[Supplied entries Boundary: Start]
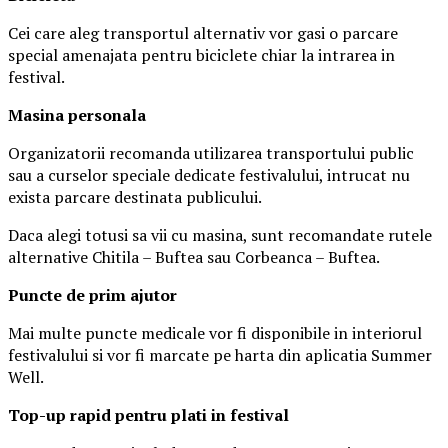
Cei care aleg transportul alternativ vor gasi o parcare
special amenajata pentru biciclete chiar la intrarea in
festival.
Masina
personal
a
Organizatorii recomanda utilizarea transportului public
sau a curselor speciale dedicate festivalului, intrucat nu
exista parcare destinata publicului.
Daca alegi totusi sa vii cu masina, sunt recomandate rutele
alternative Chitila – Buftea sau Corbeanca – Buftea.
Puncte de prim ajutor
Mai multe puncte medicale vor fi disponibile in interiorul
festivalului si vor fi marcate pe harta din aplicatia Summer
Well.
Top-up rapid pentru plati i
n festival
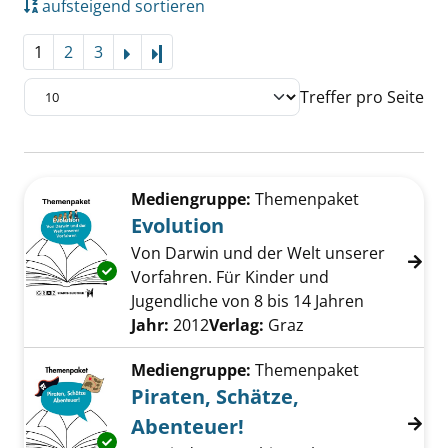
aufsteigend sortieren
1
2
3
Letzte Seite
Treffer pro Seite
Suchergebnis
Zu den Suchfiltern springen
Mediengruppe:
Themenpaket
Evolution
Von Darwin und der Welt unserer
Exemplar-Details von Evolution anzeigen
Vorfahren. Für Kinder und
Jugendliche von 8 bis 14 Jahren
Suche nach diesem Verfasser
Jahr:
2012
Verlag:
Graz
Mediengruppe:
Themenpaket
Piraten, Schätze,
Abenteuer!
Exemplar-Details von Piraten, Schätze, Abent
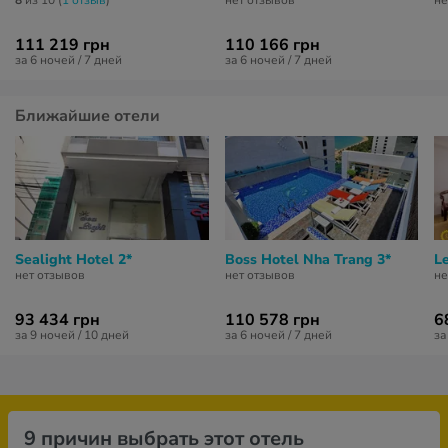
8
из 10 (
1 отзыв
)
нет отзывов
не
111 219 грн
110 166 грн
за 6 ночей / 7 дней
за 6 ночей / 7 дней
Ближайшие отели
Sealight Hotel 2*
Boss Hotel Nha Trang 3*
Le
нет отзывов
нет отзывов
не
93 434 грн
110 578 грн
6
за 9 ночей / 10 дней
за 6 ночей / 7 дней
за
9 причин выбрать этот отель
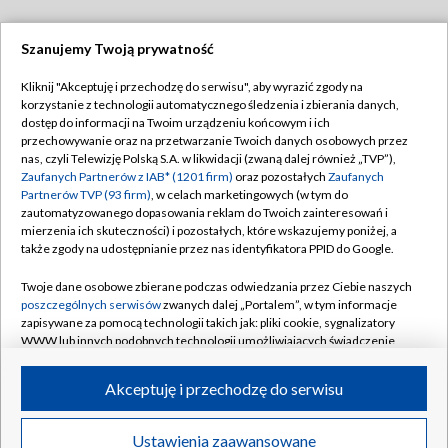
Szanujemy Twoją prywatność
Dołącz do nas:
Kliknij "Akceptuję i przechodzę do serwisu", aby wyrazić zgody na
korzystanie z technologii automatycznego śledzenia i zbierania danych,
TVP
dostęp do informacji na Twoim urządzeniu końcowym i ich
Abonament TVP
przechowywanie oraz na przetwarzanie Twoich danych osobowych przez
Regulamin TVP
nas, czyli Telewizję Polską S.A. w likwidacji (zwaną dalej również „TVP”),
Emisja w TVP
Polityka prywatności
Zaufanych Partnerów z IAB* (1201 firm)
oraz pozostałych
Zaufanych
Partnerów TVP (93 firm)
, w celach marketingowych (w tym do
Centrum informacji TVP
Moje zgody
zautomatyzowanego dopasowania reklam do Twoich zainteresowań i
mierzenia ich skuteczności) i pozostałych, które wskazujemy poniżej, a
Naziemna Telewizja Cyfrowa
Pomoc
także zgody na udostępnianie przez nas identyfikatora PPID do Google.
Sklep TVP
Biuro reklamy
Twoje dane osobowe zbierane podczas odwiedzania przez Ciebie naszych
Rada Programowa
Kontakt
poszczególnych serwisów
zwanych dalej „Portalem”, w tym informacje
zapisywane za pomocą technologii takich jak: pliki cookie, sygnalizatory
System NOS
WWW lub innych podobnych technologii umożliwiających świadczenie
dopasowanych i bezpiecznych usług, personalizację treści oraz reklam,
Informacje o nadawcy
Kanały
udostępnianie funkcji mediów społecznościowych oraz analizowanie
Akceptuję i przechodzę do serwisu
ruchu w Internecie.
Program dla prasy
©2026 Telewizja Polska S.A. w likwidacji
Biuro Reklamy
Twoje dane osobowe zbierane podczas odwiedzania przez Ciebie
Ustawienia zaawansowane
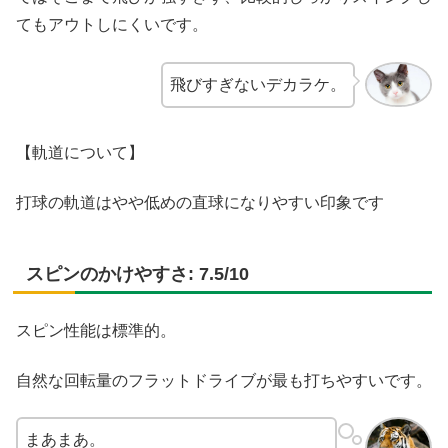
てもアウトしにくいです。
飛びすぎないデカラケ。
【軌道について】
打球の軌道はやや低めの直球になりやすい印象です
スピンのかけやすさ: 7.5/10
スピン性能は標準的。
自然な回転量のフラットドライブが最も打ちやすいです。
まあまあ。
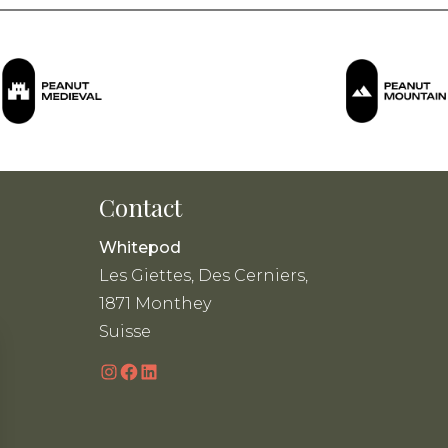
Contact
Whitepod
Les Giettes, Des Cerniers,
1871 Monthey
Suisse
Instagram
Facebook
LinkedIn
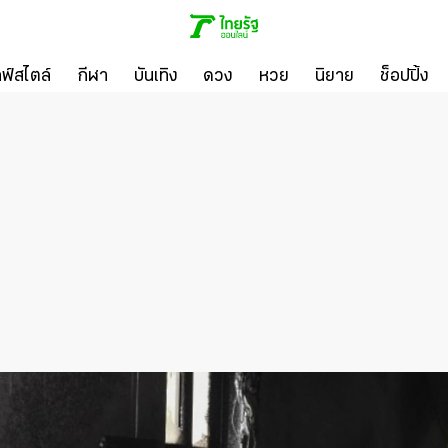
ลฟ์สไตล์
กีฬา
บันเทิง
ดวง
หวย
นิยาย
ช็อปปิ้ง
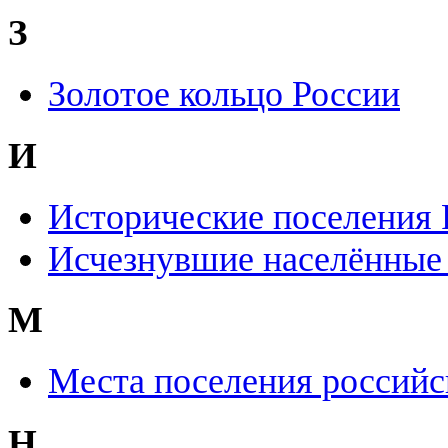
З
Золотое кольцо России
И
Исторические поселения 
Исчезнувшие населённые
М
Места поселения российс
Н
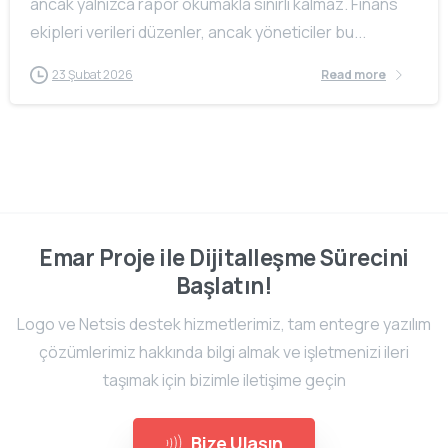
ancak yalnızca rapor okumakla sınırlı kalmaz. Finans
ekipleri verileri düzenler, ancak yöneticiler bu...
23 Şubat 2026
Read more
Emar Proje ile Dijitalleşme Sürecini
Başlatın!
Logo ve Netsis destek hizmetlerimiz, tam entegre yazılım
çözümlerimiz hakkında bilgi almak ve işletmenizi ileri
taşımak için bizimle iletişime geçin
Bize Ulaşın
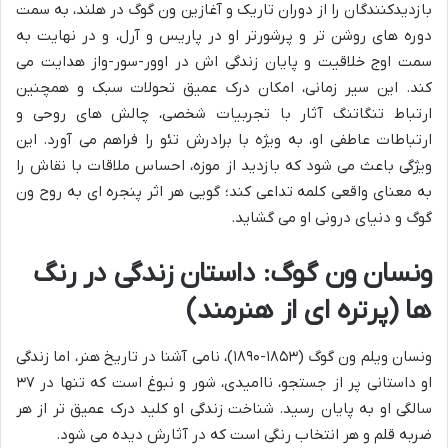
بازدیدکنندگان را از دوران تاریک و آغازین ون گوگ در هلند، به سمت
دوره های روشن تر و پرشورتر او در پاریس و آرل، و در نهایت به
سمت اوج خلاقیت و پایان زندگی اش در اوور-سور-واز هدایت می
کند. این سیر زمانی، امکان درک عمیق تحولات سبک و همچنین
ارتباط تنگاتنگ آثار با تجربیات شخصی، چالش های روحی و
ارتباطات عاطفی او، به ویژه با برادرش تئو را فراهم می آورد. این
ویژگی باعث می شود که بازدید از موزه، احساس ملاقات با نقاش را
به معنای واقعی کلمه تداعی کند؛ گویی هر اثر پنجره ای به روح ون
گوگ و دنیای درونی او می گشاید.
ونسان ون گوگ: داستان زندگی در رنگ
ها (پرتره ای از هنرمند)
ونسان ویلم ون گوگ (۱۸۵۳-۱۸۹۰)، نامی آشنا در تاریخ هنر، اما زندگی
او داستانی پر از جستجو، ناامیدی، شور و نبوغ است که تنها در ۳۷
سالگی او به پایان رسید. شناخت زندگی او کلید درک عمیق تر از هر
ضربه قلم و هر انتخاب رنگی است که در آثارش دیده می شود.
[Supplied entries Boundary: End]
[Supplied entries Boundary: Start]
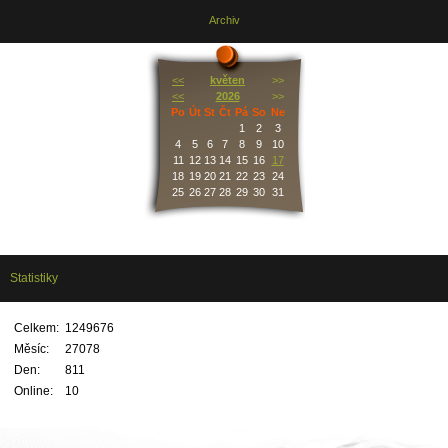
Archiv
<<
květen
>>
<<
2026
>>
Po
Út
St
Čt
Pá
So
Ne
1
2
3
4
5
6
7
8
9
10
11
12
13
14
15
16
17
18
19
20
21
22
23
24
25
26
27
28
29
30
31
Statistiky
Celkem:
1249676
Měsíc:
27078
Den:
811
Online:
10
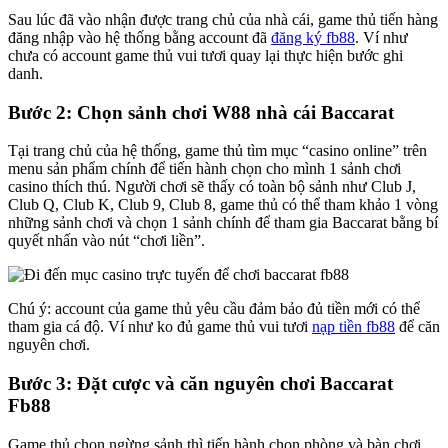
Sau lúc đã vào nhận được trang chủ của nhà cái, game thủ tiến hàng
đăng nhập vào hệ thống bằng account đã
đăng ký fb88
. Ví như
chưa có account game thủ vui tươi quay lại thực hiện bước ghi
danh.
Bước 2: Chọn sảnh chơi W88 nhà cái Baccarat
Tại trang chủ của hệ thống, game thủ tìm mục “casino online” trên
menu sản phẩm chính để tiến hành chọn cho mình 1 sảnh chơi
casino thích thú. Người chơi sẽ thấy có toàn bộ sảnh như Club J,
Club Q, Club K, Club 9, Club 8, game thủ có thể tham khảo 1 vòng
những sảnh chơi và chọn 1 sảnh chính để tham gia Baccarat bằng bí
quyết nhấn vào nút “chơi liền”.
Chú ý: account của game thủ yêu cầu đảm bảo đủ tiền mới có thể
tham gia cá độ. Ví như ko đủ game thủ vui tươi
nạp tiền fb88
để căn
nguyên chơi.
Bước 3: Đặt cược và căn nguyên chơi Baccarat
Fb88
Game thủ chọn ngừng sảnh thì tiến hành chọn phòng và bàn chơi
[Supplied entries Boundary: End]
* **What to produce**: Your answer should consist solely of the lines above from the line with "Cei care aleg" to the line with "sau a curselor", both included, reproduced exactly.

* **Finished exercise**:
Cei care aleg transportul alternativ vor gasi o parcare
special amenajata pentru biciclete chiar la intrarea in
festival.
Masina
personal
a
Organizatorii recomanda utilizarea transportului public
sau a curselor speciale dedicate festivalului, intrucat nu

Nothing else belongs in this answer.